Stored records
[Start of Attachment]

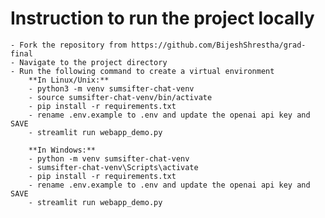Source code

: 
# Instruction to run the project locally
    - Fork the repository from https://github.com/BijeshShrestha/grad-final
    - Navigate to the project directory
    - Run the following command to create a virtual environment
        **In Linux/Unix:**
        - python3 -m venv sumsifter-chat-venv
        - source sumsifter-chat-venv/bin/activate
        - pip install -r requirements.txt
        - rename .env.example to .env and update the openai api key and SAVE
        - streamlit run webapp_demo.py
        
        **In Windows:**
        - python -m venv sumsifter-chat-venv
        - sumsifter-chat-venv\Scripts\activate
        - pip install -r requirements.txt
        - rename .env.example to .env and update the openai api key and SAVE
        - streamlit run webapp_demo.py
    
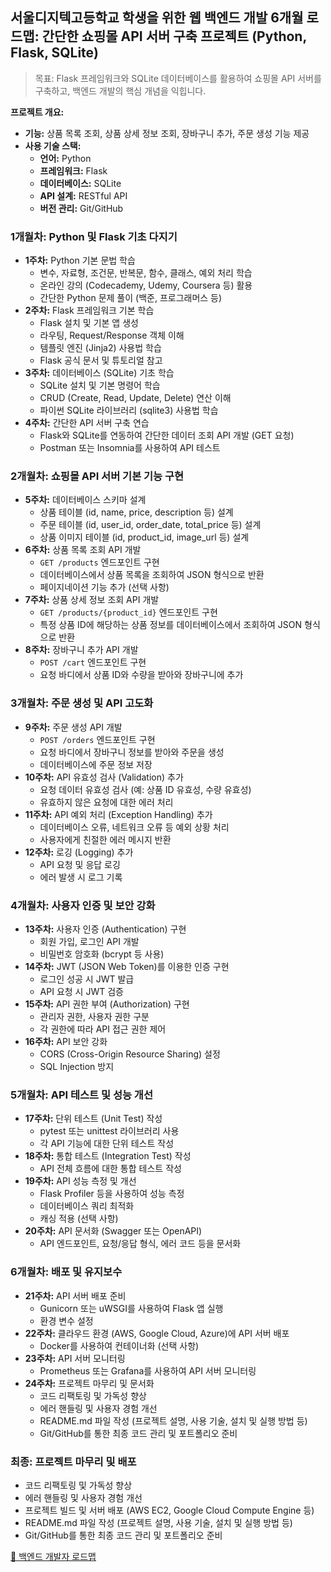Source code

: ## 서울디지텍고등학교 학생을 위한 웹 백엔드 개발 6개월 로드맵: **간단한 쇼핑몰 API 서버 구축 프로젝트** (Python, Flask, SQLite)

> 목표: Flask 프레임워크와 SQLite 데이터베이스를 활용하여 쇼핑몰 API 서버를 구축하고, 백엔드 개발의 핵심 개념을 익힙니다.

**프로젝트 개요:**

*   **기능:** 상품 목록 조회, 상품 상세 정보 조회, 장바구니 추가, 주문 생성 기능 제공
*   **사용 기술 스택:**
    *   **언어:** Python
    *   **프레임워크:** Flask
    *   **데이터베이스:** SQLite
    *   **API 설계:** RESTful API
    *   **버전 관리:** Git/GitHub

### 1개월차: Python 및 Flask 기초 다지기

*   **1주차:** Python 기본 문법 학습
    *   변수, 자료형, 조건문, 반복문, 함수, 클래스, 예외 처리 학습
    *   온라인 강의 (Codecademy, Udemy, Coursera 등) 활용
    *   간단한 Python 문제 풀이 (백준, 프로그래머스 등)
*   **2주차:** Flask 프레임워크 기본 학습
    *   Flask 설치 및 기본 앱 생성
    *   라우팅, Request/Response 객체 이해
    *   템플릿 엔진 (Jinja2) 사용법 학습
    *   Flask 공식 문서 및 튜토리얼 참고
*   **3주차:** 데이터베이스 (SQLite) 기초 학습
    *   SQLite 설치 및 기본 명령어 학습
    *   CRUD (Create, Read, Update, Delete) 연산 이해
    *   파이썬 SQLite 라이브러리 (sqlite3) 사용법 학습
*   **4주차:** 간단한 API 서버 구축 연습
    *   Flask와 SQLite를 연동하여 간단한 데이터 조회 API 개발 (GET 요청)
    *   Postman 또는 Insomnia를 사용하여 API 테스트

### 2개월차: 쇼핑몰 API 서버 기본 기능 구현

*   **5주차:** 데이터베이스 스키마 설계
    *   상품 테이블 (id, name, price, description 등) 설계
    *   주문 테이블 (id, user_id, order_date, total_price 등) 설계
    *   상품 이미지 테이블 (id, product_id, image_url 등) 설계
*   **6주차:** 상품 목록 조회 API 개발
    *   `GET /products` 엔드포인트 구현
    *   데이터베이스에서 상품 목록을 조회하여 JSON 형식으로 반환
    *   페이지네이션 기능 추가 (선택 사항)
*   **7주차:** 상품 상세 정보 조회 API 개발
    *   `GET /products/{product_id}` 엔드포인트 구현
    *   특정 상품 ID에 해당하는 상품 정보를 데이터베이스에서 조회하여 JSON 형식으로 반환
*   **8주차:** 장바구니 추가 API 개발
    *   `POST /cart` 엔드포인트 구현
    *   요청 바디에서 상품 ID와 수량을 받아와 장바구니에 추가

### 3개월차: 주문 생성 및 API 고도화

*   **9주차:** 주문 생성 API 개발
    *   `POST /orders` 엔드포인트 구현
    *   요청 바디에서 장바구니 정보를 받아와 주문을 생성
    *   데이터베이스에 주문 정보 저장
*   **10주차:** API 유효성 검사 (Validation) 추가
    *   요청 데이터 유효성 검사 (예: 상품 ID 유효성, 수량 유효성)
    *   유효하지 않은 요청에 대한 에러 처리
*   **11주차:** API 예외 처리 (Exception Handling) 추가
    *   데이터베이스 오류, 네트워크 오류 등 예외 상황 처리
    *   사용자에게 친절한 에러 메시지 반환
*   **12주차:** 로깅 (Logging) 추가
    *   API 요청 및 응답 로깅
    *   에러 발생 시 로그 기록

### 4개월차: 사용자 인증 및 보안 강화

*   **13주차:** 사용자 인증 (Authentication) 구현
    *   회원 가입, 로그인 API 개발
    *   비밀번호 암호화 (bcrypt 등 사용)
*   **14주차:** JWT (JSON Web Token)를 이용한 인증 구현
    *   로그인 성공 시 JWT 발급
    *   API 요청 시 JWT 검증
*   **15주차:** API 권한 부여 (Authorization) 구현
    *   관리자 권한, 사용자 권한 구분
    *   각 권한에 따라 API 접근 권한 제어
*   **16주차:** API 보안 강화
    *   CORS (Cross-Origin Resource Sharing) 설정
    *   SQL Injection 방지

### 5개월차: API 테스트 및 성능 개선

*   **17주차:** 단위 테스트 (Unit Test) 작성
    *   pytest 또는 unittest 라이브러리 사용
    *   각 API 기능에 대한 단위 테스트 작성
*   **18주차:** 통합 테스트 (Integration Test) 작성
    *   API 전체 흐름에 대한 통합 테스트 작성
*   **19주차:** API 성능 측정 및 개선
    *   Flask Profiler 등을 사용하여 성능 측정
    *   데이터베이스 쿼리 최적화
    *   캐싱 적용 (선택 사항)
*   **20주차:** API 문서화 (Swagger 또는 OpenAPI)
    *   API 엔드포인트, 요청/응답 형식, 에러 코드 등을 문서화

### 6개월차: 배포 및 유지보수

*   **21주차:** API 서버 배포 준비
    *   Gunicorn 또는 uWSGI를 사용하여 Flask 앱 실행
    *   환경 변수 설정
*   **22주차:** 클라우드 환경 (AWS, Google Cloud, Azure)에 API 서버 배포
    *   Docker를 사용하여 컨테이너화 (선택 사항)
*   **23주차:** API 서버 모니터링
    *   Prometheus 또는 Grafana를 사용하여 API 서버 모니터링
*   **24주차:** 프로젝트 마무리 및 문서화
    *   코드 리팩토링 및 가독성 향상
    *   에러 핸들링 및 사용자 경험 개선
    *   README.md 파일 작성 (프로젝트 설명, 사용 기술, 설치 및 실행 방법 등)
    *   Git/GitHub를 통한 최종 코드 관리 및 포트폴리오 준비

### 최종: 프로젝트 마무리 및 배포

*   코드 리팩토링 및 가독성 향상
*   에러 핸들링 및 사용자 경험 개선
*   프로젝트 빌드 및 서버 배포 (AWS EC2, Google Cloud Compute Engine 등)
*   README.md 파일 작성 (프로젝트 설명, 사용 기술, 설치 및 실행 방법 등)
*   Git/GitHub를 통한 최종 코드 관리 및 포트폴리오 준비

[🔗 백엔드 개발자 로드맵](https://roadmap.sh/backend)
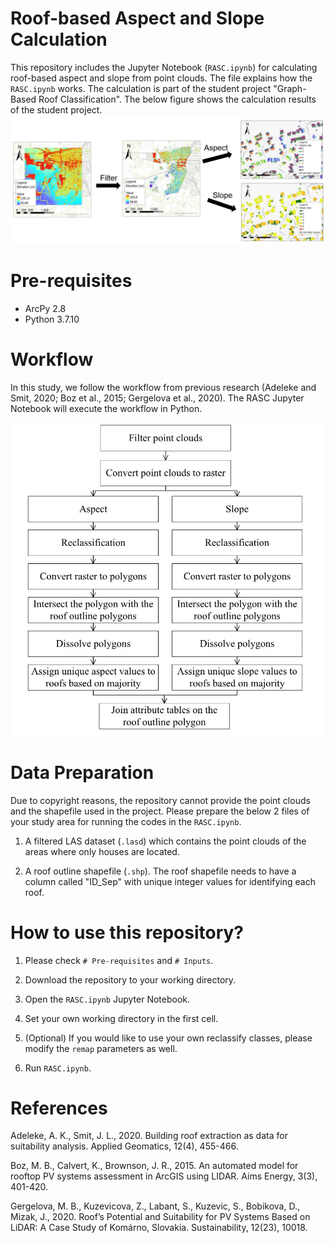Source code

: # Roof-based Aspect and Slope Calculation

This repository includes the Jupyter Notebook (`RASC.ipynb`) for calculating roof-based aspect and slope from point clouds. The file explains how the `RASC.ipynb` works. The calculation is part of the student project "Graph-Based Roof Classification". The below figure shows the calculation results of the student project.
![plot](Overview.JPG)

# Pre-requisites

- ArcPy 2.8
- Python 3.7.10

# Workflow

In this study, we follow the workflow from previous research (Adeleke and Smit, 2020; Boz et al., 2015; Gergelova et al., 2020). The RASC Jupyter Notebook will execute the workflow in Python.

![plot](Flowchart.JPG)

# Data Preparation

 Due to copyright reasons, the repository cannot provide the point clouds and the shapefile used in the project. Please prepare the below 2 files of your study area for running the codes in the  `RASC.ipynb`.

1. A filtered LAS dataset (`.lasd`) which contains the point clouds of the areas where only houses are located.

2. A roof outline shapefile (`.shp`). The roof shapefile needs to have a column called "ID_Sep" with unique integer values for identifying each roof.

# How to use this repository?

1. Please check `# Pre-requisites` and `# Inputs`. 

2. Download the repository to your working directory.

3. Open the `RASC.ipynb` Jupyter Notebook.

4. Set your own working directory in the first cell. 

5. (Optional) If you would like to use your own reclassify classes, please modify the `remap` parameters as well.

5. Run `RASC.ipynb`.

# References
Adeleke, A. K., Smit, J. L., 2020. Building roof extraction as data for suitability analysis. Applied Geomatics, 12(4), 455-466.

Boz, M. B., Calvert, K., Brownson, J. R., 2015. An automated model for rooftop PV systems assessment in ArcGIS using LIDAR. Aims Energy, 3(3), 401-420.

Gergelova, M. B., Kuzevicova, Z., Labant, S., Kuzevic, S., Bobikova, D., Mizak, J., 2020. Roof’s Potential and Suitability for PV Systems Based on LiDAR: A Case Study of Komárno, Slovakia. Sustainability, 12(23), 10018.
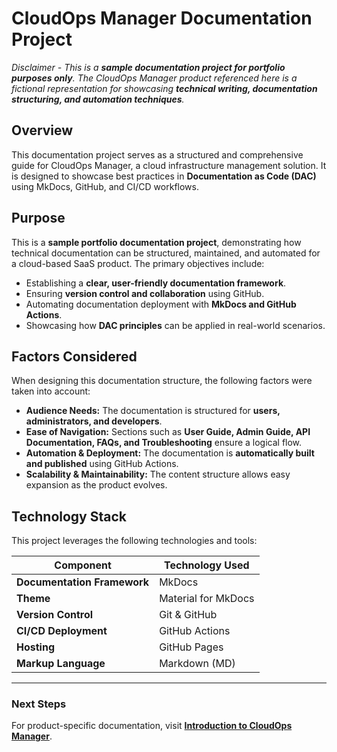 # CloudOps Manager Documentation Project

*Disclaimer - This is a **sample documentation project for portfolio purposes only**. The CloudOps Manager product referenced here is a fictional representation for showcasing **technical writing, documentation structuring, and automation techniques**.*

## Overview  

This documentation project serves as a structured and comprehensive guide for CloudOps Manager, a cloud infrastructure management solution. It is designed to showcase best practices in **Documentation as Code (DAC)** using MkDocs, GitHub, and CI/CD workflows.  

## Purpose  

This is a **sample portfolio documentation project**, demonstrating how technical documentation can be structured, maintained, and automated for a cloud-based SaaS product. The primary objectives include:  

- Establishing a **clear, user-friendly documentation framework**.  
- Ensuring **version control and collaboration** using GitHub.  
- Automating documentation deployment with **MkDocs and GitHub Actions**.  
- Showcasing how **DAC principles** can be applied in real-world scenarios.  

## Factors Considered  

When designing this documentation structure, the following factors were taken into account:  

- **Audience Needs:** The documentation is structured for **users, administrators, and developers**.  
- **Ease of Navigation:** Sections such as **User Guide, Admin Guide, API Documentation, FAQs, and Troubleshooting** ensure a logical flow.  
- **Automation & Deployment:** The documentation is **automatically built and published** using GitHub Actions.  
- **Scalability & Maintainability:** The content structure allows easy expansion as the product evolves.  

## Technology Stack  

This project leverages the following technologies and tools:  

| Component               | Technology Used |
|-------------------------|----------------|
| **Documentation Framework** | MkDocs |
| **Theme** | Material for MkDocs |
| **Version Control** | Git & GitHub |
| **CI/CD Deployment** | GitHub Actions |
| **Hosting** | GitHub Pages |
| **Markup Language** | Markdown (MD) |

---

### **Next Steps**  
For product-specific documentation, visit **[Introduction to CloudOps Manager](introduction.md)**. 
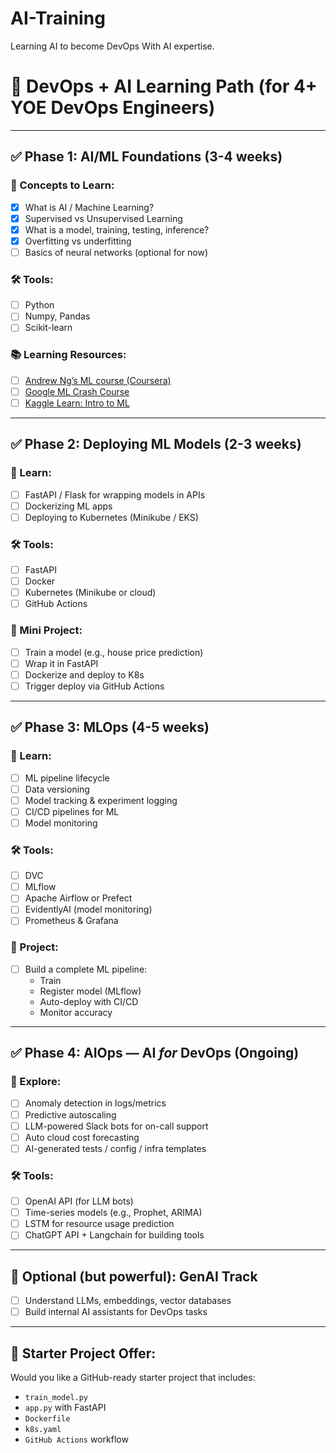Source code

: # AI-Training
Learning AI to become DevOps With AI expertise. 



# 🚀 DevOps + AI Learning Path (for 4+ YOE DevOps Engineers)

---

## ✅ Phase 1: AI/ML Foundations (3-4 weeks)

### 🧠 Concepts to Learn:
- [X] What is AI / Machine Learning?
- [X] Supervised vs Unsupervised Learning
- [X] What is a model, training, testing, inference?
- [X] Overfitting vs underfitting
- [ ] Basics of neural networks (optional for now)

### 🛠 Tools:
- [ ] Python
- [ ] Numpy, Pandas
- [ ] Scikit-learn

### 📚 Learning Resources:
- [ ] [Andrew Ng’s ML course (Coursera)](https://www.coursera.org/learn/machine-learning)
- [ ] [Google ML Crash Course](https://developers.google.com/machine-learning/crash-course)
- [ ] [Kaggle Learn: Intro to ML](https://www.kaggle.com/learn/intro-to-machine-learning)

---

## ✅ Phase 2: Deploying ML Models (2-3 weeks)

### 🔧 Learn:
- [ ] FastAPI / Flask for wrapping models in APIs
- [ ] Dockerizing ML apps
- [ ] Deploying to Kubernetes (Minikube / EKS)

### 🛠 Tools:
- [ ] FastAPI
- [ ] Docker
- [ ] Kubernetes (Minikube or cloud)
- [ ] GitHub Actions

### 🚀 Mini Project:
- [ ] Train a model (e.g., house price prediction)
- [ ] Wrap it in FastAPI
- [ ] Dockerize and deploy to K8s
- [ ] Trigger deploy via GitHub Actions

---

## ✅ Phase 3: MLOps (4-5 weeks)

### 🔄 Learn:
- [ ] ML pipeline lifecycle
- [ ] Data versioning
- [ ] Model tracking & experiment logging
- [ ] CI/CD pipelines for ML
- [ ] Model monitoring

### 🛠 Tools:
- [ ] DVC
- [ ] MLflow
- [ ] Apache Airflow or Prefect
- [ ] EvidentlyAI (model monitoring)
- [ ] Prometheus & Grafana

### 🚀 Project:
- [ ] Build a complete ML pipeline:
    - Train
    - Register model (MLflow)
    - Auto-deploy with CI/CD
    - Monitor accuracy

---

## ✅ Phase 4: AIOps — AI *for* DevOps (Ongoing)

### 🤖 Explore:
- [ ] Anomaly detection in logs/metrics
- [ ] Predictive autoscaling
- [ ] LLM-powered Slack bots for on-call support
- [ ] Auto cloud cost forecasting
- [ ] AI-generated tests / config / infra templates

### 🛠 Tools:
- [ ] OpenAI API (for LLM bots)
- [ ] Time-series models (e.g., Prophet, ARIMA)
- [ ] LSTM for resource usage prediction
- [ ] ChatGPT API + Langchain for building tools

---

## 🏁 Optional (but powerful): GenAI Track
- [ ] Understand LLMs, embeddings, vector databases
- [ ] Build internal AI assistants for DevOps tasks

---

## 🧰 Starter Project Offer:
Would you like a GitHub-ready starter project that includes:
- `train_model.py`
- `app.py` with FastAPI
- `Dockerfile`
- `k8s.yaml`
- `GitHub Actions` workflow
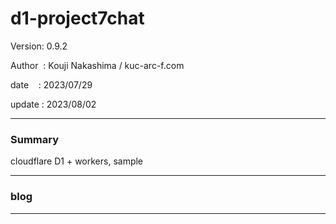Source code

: ﻿# d1-project7chat

 Version: 0.9.2

 Author  : Kouji Nakashima / kuc-arc-f.com

 date    : 2023/07/29

 update  : 2023/08/02

***
### Summary

cloudflare D1 + workers, sample

***
### blog 


***

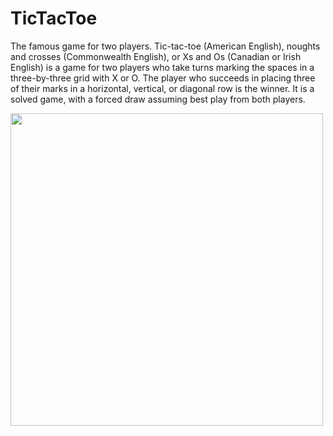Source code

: # TicTacToe
The famous game for two players. Tic-tac-toe (American English), noughts and crosses (Commonwealth English), or Xs and Os (Canadian or Irish English) is a game for two players who take turns marking the spaces in a three-by-three grid with X or O. The player who succeeds in placing three of their marks in a horizontal, vertical, or diagonal row is the winner. It is a solved game, with a forced draw assuming best play from both players.

<img src="https://github.com/thevalidator/TicTacToe/assets/53190369/e8b9a84c-5661-49f9-a58a-bbfee179499d" width="500" />


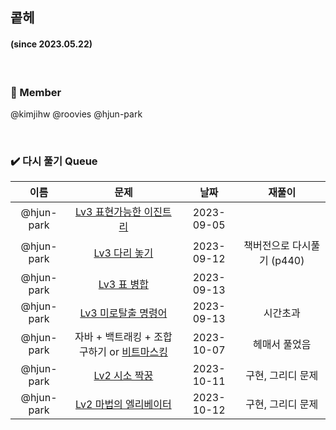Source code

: ## 콭헤 
#### (since 2023.05.22)

<br />

### 👀 Member
@kimjihw
@roovies
@hjun-park

<br />

### ✔️ 다시 풀기 Queue
|이름|문제|날짜|재풀이|
|:---:|:---:|:---:|:---:|
|@hjun-park|[Lv3 표현가능한 이진트리](https://school.programmers.co.kr/learn/courses/30/lessons/150367)|2023-09-05| |
|@hjun-park|[Lv3 다리 놓기](https://www.acmicpc.net/problem/1010)|2023-09-12| 책버전으로 다시풀기 (p440) |
|@hjun-park|[Lv3 표 병합](https://school.programmers.co.kr/learn/courses/30/lessons/150366)|2023-09-13|  |
|@hjun-park|[Lv3 미로탈출 명령어](https://school.programmers.co.kr/learn/courses/30/lessons/150365)|2023-09-13| 시간초과 |
|@hjun-park|자바 + 백트래킹 + 조합 구하기 or [비트마스킹](https://www.google.com/search?q=%EC%9E%90%EB%B0%94+%EB%B9%84%ED%8A%B8%EB%A7%88%EC%8A%A4%ED%82%B9+%EC%A1%B0%ED%95%A9&sourceid=chrome&ie=UTF-8)|2023-10-07| 헤매서 풀었음 |
|@hjun-park|[Lv2 시소 짝꿍](https://school.programmers.co.kr/learn/courses/30/lessons/152996)|2023-10-11| 구현, 그리디 문제 |
|@hjun-park|[Lv2 마법의 엘리베이터](https://school.programmers.co.kr/learn/courses/30/lessons/148653)|2023-10-12| 구현, 그리디 문제 |


<br />




  
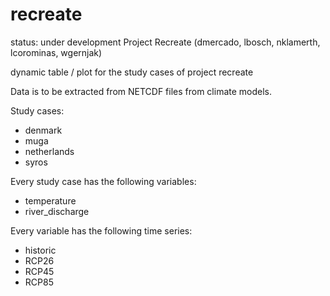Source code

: # recreate

status: under development
Project Recreate (dmercado, lbosch, nklamerth, lcorominas, wgernjak)

dynamic table / plot for the study cases of project recreate

Data is to be extracted from NETCDF files from climate models.

Study cases:
  - denmark
  - muga
  - netherlands
  - syros

Every study case has the following variables:
  - temperature
  - river_discharge

Every variable has the following time series:
  - historic
  - RCP26
  - RCP45
  - RCP85
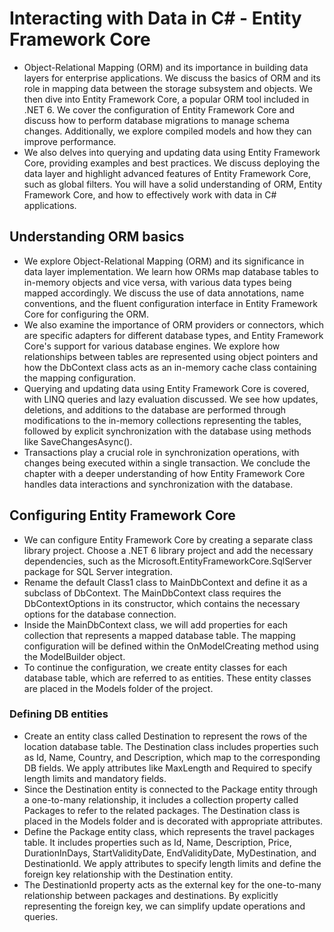 # Interacting with Data in C# - Entity Framework Core
- Object-Relational Mapping (ORM) and its importance in building data layers for enterprise applications. We discuss the basics of ORM and its role in mapping data between the storage subsystem and objects. We then dive into Entity Framework Core, a popular ORM tool included in .NET 6. We cover the configuration of Entity Framework Core and discuss how to perform database migrations to manage schema changes. Additionally, we explore compiled models and how they can improve performance.
- We also delves into querying and updating data using Entity Framework Core, providing examples and best practices. We discuss deploying the data layer and highlight advanced features of Entity Framework Core, such as global filters. You will have a solid understanding of ORM, Entity Framework Core, and how to effectively work with data in C# applications.

## Understanding ORM basics
- We explore Object-Relational Mapping (ORM) and its significance in data layer implementation. We learn how ORMs map database tables to in-memory objects and vice versa, with various data types being mapped accordingly. We discuss the use of data annotations, name conventions, and the fluent configuration interface in Entity Framework Core for configuring the ORM.
- We also examine the importance of ORM providers or connectors, which are specific adapters for different database types, and Entity Framework Core's support for various database engines. We explore how relationships between tables are represented using object pointers and how the DbContext class acts as an in-memory cache class containing the mapping configuration.
- Querying and updating data using Entity Framework Core is covered, with LINQ queries and lazy evaluation discussed. We see how updates, deletions, and additions to the database are performed through modifications to the in-memory collections representing the tables, followed by explicit synchronization with the database using methods like SaveChangesAsync().
- Transactions play a crucial role in synchronization operations, with changes being executed within a single transaction. We conclude the chapter with a deeper understanding of how Entity Framework Core handles data interactions and synchronization with the database.

## Configuring Entity Framework Core
- We can configure Entity Framework Core by creating a separate class library project. Choose a .NET 6 library project and add the necessary dependencies, such as the Microsoft.EntityFrameworkCore.SqlServer package for SQL Server integration.
- Rename the default Class1 class to MainDbContext and define it as a subclass of DbContext. The MainDbContext class requires the DbContextOptions in its constructor, which contains the necessary options for the database connection.
- Inside the MainDbContext class, we will add properties for each collection that represents a mapped database table. The mapping configuration will be defined within the OnModelCreating method using the ModelBuilder object.
- To continue the configuration, we create entity classes for each database table, which are referred to as entities. These entity classes are placed in the Models folder of the project.

### Defining DB entities
- Create an entity class called Destination to represent the rows of the location database table. The Destination class includes properties such as Id, Name, Country, and Description, which map to the corresponding DB fields. We apply attributes like MaxLength and Required to specify length limits and mandatory fields.
- Since the Destination entity is connected to the Package entity through a one-to-many relationship, it includes a collection property called Packages to refer to the related packages. The Destination class is placed in the Models folder and is decorated with appropriate attributes.
- Define the Package entity class, which represents the travel packages table. It includes properties such as Id, Name, Description, Price, DurationInDays, StartValidityDate, EndValidityDate, MyDestination, and DestinationId. We apply attributes to specify length limits and define the foreign key relationship with the Destination entity.
- The DestinationId property acts as the external key for the one-to-many relationship between packages and destinations. By explicitly representing the foreign key, we can simplify update operations and queries.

[End of Attachment]

To-do item: Please pull out every line of the material above that contains the string "necessary". Case counts, so only lines with that exact capitalization qualify.

Solution for this exercise:
- We can configure Entity Framework Core by creating a separate class library project. Choose a .NET 6 library project and add the necessary dependencies, such as the Microsoft.EntityFrameworkCore.SqlServer package for SQL Server integration.
- Rename the default Class1 class to MainDbContext and define it as a subclass of DbContext. The MainDbContext class requires the DbContextOptions in its constructor, which contains the necessary options for the database connection.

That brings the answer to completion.